Revocable Living Trusts 

A Revocable Living Trust is a type of trust that is similar to a Will with the added benefits of avoiding the probate process; which can delay the transfer of your assets and is an added expense to your estate.  In addition, unlike a Will, a trust is private, and it is not as easily contested if someone were to challenge your wishes.  For this reason, a revocable trust can be a benefit if you are concerned that heirs might not agree or get along when settling your estate.  For many people, a revocable trust is part of a basic plan simply because of the efficiency it provides.   

Advanced Planning 

When we refer to advanced or level two estate planning, we are referring to any family or financial complexities that might require more specific instructions, more legal protections, or strategic tax planning.  Typical situations where advanced planning is required could be: 

  • An heir with special needs 
  • Children from a prior marriage  
  • Same-sex marriages or unions 
  • Business owners 
  • Charitable wishes 
  • High net-worth individuals (level of net-worth depends on the state you are in) 

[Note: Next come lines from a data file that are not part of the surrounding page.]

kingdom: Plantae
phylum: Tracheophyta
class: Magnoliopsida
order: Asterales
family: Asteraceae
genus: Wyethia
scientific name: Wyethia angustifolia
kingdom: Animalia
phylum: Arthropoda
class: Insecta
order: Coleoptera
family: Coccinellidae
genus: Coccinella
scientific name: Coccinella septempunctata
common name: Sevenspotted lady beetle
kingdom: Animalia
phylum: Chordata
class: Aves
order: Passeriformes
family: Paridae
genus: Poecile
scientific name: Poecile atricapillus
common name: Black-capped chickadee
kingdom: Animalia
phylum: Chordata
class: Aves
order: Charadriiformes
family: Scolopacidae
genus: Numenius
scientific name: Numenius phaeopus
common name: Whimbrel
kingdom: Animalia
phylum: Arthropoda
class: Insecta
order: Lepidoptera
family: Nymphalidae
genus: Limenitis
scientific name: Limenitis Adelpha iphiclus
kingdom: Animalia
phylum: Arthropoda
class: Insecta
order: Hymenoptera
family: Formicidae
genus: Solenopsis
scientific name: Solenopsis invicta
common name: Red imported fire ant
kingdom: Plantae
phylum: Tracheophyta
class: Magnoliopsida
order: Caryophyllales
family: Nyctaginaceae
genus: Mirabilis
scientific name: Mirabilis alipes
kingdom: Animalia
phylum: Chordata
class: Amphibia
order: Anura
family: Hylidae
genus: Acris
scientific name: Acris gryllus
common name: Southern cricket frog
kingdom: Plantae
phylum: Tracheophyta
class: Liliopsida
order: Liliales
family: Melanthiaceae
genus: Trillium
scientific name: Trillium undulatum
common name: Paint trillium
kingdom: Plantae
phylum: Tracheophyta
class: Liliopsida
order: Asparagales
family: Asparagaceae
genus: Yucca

Estate Planning is for You and for Them 

Everyone’s story is unique so estate planning starts with understanding how you would want your story to play out if you were no longer able to make decisions due to mental incapacity or death.  In addition to helping, you maintain control, estate planning eases the administrative burden of your heirs, can help protect family relationships and can help preserve assets for future generations.  Estate planning is as much for your heirs as it is for you.